● What the task asks:
Copy out the stretch from the start of the material through the line containing "con la pellicola", swapping "pentolino" for "tegame" and changing nothing else.
= Beginning of Section =
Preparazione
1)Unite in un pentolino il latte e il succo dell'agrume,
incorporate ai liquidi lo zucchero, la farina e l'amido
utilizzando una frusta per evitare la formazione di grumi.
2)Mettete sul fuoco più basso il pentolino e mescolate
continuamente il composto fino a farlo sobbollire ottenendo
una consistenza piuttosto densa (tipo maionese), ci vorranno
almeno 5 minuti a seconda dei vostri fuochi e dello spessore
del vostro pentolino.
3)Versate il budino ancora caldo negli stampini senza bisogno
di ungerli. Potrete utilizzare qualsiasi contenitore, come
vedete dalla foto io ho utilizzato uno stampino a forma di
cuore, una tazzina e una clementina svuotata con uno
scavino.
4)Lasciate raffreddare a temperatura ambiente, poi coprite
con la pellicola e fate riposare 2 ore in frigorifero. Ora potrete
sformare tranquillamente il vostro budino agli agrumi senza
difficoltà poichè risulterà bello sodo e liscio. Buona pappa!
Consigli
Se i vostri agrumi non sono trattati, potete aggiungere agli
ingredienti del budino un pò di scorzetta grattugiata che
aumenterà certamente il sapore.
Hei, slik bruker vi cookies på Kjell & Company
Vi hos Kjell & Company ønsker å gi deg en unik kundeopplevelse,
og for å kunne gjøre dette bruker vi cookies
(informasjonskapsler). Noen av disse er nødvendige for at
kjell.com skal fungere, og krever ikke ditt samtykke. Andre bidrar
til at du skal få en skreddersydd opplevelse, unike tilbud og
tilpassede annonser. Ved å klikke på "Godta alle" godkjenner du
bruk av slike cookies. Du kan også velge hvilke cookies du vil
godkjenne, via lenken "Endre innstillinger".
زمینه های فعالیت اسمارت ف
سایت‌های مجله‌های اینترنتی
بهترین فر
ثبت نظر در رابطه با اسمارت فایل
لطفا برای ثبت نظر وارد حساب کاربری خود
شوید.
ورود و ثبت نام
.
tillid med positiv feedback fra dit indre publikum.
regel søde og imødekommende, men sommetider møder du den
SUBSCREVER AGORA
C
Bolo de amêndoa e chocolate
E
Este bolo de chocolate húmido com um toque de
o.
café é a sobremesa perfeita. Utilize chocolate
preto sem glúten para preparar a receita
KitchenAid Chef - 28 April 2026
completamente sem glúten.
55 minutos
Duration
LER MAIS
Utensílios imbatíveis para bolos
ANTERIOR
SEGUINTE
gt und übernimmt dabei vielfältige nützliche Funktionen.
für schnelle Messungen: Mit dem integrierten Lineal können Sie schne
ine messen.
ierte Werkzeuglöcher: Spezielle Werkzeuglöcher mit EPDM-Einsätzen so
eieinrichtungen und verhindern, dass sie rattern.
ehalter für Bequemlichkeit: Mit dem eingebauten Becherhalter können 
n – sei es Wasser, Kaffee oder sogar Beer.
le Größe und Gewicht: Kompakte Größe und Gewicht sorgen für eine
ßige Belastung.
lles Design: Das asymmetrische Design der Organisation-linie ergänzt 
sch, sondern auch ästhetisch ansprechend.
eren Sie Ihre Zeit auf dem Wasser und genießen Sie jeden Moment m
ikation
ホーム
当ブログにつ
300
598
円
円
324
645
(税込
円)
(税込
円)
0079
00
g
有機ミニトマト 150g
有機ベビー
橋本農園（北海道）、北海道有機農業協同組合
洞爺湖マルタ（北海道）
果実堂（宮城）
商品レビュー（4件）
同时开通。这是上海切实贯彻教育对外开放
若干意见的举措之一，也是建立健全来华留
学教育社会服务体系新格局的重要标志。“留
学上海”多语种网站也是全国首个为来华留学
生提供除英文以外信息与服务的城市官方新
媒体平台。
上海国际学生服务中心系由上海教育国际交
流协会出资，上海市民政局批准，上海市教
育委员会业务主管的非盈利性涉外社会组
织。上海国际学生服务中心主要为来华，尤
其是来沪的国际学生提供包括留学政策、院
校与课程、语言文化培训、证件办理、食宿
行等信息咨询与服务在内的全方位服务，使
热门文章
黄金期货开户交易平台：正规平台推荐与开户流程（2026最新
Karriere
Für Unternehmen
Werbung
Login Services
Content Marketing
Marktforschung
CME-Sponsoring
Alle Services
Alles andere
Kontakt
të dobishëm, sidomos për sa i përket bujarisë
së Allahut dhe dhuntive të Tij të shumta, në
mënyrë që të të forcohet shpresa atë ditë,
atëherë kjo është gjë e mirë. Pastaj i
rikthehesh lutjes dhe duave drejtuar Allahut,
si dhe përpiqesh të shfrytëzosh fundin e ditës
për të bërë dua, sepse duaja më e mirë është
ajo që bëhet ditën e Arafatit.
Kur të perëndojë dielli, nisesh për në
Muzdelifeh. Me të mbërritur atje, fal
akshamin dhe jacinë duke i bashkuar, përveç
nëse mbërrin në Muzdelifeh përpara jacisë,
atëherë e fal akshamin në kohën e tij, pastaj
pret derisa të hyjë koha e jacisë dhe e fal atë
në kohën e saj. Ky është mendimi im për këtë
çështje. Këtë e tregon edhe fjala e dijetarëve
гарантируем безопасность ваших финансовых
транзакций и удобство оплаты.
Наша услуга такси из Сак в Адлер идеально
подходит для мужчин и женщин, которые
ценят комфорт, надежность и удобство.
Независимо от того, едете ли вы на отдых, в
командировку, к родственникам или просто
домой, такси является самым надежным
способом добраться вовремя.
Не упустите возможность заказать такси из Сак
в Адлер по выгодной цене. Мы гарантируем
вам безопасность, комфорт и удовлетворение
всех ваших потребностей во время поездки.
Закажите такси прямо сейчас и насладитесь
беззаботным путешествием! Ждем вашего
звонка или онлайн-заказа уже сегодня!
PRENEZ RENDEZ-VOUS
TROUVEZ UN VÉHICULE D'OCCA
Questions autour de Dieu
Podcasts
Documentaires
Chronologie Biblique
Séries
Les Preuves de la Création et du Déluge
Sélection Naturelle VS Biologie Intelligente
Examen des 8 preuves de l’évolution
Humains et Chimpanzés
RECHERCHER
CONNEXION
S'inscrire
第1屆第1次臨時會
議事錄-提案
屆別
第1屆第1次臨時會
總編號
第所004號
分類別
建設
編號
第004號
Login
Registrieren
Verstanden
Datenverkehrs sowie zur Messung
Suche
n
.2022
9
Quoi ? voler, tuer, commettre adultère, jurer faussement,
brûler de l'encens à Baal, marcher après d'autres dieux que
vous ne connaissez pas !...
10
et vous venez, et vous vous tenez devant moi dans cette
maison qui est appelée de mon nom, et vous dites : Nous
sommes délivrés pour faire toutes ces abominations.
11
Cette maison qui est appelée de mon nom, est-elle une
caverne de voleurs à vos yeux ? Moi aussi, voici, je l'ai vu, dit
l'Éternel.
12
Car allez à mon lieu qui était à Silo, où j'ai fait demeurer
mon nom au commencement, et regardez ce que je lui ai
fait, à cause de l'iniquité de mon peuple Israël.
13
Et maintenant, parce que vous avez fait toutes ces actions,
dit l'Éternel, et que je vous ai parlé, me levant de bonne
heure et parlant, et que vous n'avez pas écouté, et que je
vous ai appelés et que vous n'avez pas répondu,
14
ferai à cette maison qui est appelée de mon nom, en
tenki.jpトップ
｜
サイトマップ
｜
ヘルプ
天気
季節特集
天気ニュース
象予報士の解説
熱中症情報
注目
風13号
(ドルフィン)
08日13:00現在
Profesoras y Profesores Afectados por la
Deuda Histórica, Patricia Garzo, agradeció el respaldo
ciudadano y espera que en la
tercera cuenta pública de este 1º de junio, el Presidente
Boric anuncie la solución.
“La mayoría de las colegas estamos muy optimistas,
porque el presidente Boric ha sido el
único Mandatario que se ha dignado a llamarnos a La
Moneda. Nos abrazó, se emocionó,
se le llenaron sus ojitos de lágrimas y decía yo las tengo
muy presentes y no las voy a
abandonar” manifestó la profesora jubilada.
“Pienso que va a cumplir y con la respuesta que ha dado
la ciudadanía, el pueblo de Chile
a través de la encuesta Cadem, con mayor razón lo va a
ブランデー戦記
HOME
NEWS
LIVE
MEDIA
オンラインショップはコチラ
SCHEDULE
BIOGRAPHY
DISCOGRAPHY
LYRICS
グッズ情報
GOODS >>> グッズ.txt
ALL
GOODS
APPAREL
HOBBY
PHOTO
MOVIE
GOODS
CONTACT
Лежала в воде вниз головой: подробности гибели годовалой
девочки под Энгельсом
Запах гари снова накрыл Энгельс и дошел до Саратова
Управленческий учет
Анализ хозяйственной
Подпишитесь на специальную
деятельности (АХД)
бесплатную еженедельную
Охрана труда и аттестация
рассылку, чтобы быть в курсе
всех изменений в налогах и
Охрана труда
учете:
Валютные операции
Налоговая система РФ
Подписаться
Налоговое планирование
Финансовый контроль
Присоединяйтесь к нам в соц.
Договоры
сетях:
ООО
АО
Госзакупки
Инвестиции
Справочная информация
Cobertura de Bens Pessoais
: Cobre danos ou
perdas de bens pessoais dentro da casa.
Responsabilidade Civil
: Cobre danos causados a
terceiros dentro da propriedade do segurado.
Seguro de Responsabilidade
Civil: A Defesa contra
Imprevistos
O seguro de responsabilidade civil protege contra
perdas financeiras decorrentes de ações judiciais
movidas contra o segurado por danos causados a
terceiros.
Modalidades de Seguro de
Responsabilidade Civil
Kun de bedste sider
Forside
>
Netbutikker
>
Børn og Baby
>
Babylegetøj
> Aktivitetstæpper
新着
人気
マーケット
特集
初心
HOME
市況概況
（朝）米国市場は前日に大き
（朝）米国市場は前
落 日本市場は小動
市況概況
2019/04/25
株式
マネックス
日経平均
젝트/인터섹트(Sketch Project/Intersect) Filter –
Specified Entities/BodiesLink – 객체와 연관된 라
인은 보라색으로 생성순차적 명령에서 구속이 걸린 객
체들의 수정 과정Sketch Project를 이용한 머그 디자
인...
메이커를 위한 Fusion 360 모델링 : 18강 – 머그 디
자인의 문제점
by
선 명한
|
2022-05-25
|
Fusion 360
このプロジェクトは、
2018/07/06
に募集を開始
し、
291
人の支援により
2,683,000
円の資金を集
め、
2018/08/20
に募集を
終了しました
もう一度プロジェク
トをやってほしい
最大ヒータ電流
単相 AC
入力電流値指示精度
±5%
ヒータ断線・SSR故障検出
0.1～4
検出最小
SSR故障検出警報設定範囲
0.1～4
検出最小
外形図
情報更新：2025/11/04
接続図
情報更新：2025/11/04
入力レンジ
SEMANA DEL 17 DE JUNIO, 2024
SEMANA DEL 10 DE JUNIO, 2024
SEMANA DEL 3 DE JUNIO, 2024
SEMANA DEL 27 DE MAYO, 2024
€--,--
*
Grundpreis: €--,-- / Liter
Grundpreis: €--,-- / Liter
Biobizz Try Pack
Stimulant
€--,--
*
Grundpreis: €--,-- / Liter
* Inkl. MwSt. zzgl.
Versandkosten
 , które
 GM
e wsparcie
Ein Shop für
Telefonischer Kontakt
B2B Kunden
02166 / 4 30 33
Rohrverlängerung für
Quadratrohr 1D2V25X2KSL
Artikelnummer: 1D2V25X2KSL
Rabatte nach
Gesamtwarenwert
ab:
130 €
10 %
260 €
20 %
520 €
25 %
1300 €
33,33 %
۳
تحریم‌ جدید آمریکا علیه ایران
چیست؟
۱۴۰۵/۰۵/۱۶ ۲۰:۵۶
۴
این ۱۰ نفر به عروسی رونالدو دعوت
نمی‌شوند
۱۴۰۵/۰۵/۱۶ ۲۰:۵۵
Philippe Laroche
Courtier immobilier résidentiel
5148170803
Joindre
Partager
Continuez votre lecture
= End of Section =
● Problem solution:
Preparazione
1)Unite in un tegame il latte e il succo dell'agrume,
incorporate ai liquidi lo zucchero, la farina e l'amido
utilizzando una frusta per evitare la formazione di grumi.
2)Mettete sul fuoco più basso il tegame e mescolate
continuamente il composto fino a farlo sobbollire ottenendo
una consistenza piuttosto densa (tipo maionese), ci vorranno
almeno 5 minuti a seconda dei vostri fuochi e dello spessore
del vostro tegame.
3)Versate il budino ancora caldo negli stampini senza bisogno
di ungerli. Potrete utilizzare qualsiasi contenitore, come
vedete dalla foto io ho utilizzato uno stampino a forma di
cuore, una tazzina e una clementina svuotata con uno
scavino.
4)Lasciate raffreddare a temperatura ambiente, poi coprite
con la pellicola e fate riposare 2 ore in frigorifero. Ora potrete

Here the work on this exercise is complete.